## WHAT YOU NEED TO DO
Quote, word for word, the stretch of the rows below from the line that contains "## Features" through the line that contains "- [ ] TODO: MacOS-specific features". Give only those lines.

(Data items)

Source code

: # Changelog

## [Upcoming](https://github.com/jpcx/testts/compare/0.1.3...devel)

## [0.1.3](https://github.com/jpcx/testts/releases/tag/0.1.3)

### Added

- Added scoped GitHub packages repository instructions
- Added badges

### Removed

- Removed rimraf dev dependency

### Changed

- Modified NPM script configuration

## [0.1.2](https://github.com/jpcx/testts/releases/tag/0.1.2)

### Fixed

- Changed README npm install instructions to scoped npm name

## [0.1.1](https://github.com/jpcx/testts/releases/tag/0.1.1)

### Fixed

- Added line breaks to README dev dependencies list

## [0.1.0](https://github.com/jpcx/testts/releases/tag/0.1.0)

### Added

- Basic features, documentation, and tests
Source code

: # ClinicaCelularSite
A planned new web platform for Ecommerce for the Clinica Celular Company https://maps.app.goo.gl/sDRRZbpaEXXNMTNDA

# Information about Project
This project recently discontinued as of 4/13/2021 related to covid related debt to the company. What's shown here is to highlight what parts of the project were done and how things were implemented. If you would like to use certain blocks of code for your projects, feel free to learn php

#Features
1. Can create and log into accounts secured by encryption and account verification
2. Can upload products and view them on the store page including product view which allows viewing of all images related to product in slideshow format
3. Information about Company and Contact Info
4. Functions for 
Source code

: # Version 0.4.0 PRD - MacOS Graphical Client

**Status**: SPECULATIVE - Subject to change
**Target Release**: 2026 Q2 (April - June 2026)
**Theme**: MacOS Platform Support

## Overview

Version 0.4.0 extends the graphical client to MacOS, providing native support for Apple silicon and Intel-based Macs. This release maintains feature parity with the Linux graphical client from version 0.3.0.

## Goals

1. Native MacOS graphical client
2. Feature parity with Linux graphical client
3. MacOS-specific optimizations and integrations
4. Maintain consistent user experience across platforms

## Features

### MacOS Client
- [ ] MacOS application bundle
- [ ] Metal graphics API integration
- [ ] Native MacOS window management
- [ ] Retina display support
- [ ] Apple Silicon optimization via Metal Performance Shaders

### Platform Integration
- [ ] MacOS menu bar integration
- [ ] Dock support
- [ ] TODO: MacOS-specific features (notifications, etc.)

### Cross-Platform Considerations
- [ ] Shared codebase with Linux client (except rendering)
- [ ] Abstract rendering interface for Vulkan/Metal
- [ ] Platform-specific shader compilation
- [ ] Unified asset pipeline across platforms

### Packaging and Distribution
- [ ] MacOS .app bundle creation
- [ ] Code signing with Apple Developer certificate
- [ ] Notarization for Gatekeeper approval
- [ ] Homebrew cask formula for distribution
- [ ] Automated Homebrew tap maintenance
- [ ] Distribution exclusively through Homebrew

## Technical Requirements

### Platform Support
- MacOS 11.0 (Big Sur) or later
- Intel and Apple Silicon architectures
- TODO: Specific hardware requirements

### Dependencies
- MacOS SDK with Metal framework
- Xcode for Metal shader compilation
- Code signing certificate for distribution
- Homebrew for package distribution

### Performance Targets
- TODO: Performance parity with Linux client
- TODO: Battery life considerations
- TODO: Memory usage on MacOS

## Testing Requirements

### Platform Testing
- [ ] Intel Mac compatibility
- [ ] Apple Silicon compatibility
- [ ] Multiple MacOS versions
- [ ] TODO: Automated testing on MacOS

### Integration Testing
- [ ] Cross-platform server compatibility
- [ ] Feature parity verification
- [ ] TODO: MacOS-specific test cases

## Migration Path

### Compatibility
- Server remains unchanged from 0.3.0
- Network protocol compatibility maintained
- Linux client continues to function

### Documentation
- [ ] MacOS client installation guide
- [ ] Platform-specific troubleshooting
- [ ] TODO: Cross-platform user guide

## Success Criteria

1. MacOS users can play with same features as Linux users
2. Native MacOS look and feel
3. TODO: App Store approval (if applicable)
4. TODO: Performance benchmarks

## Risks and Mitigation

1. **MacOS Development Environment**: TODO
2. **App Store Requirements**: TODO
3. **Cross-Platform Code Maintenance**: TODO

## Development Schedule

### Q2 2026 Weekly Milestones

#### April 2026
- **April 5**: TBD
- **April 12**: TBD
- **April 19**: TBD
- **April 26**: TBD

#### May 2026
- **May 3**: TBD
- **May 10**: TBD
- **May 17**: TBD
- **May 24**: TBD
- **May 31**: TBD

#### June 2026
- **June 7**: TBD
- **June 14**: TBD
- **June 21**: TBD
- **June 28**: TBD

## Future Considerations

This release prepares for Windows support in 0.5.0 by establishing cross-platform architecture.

## SOLVED EXERCISE
## Features

### MacOS Client
- [ ] MacOS application bundle
- [ ] Metal graphics API integration
- [ ] Native MacOS window management
- [ ] Retina display support
- [ ] Apple Silicon optimization via Metal Performance Shaders

### Platform Integration
- [ ] MacOS menu bar integration
- [ ] Dock support
- [ ] TODO: MacOS-specific features (notifications, etc.)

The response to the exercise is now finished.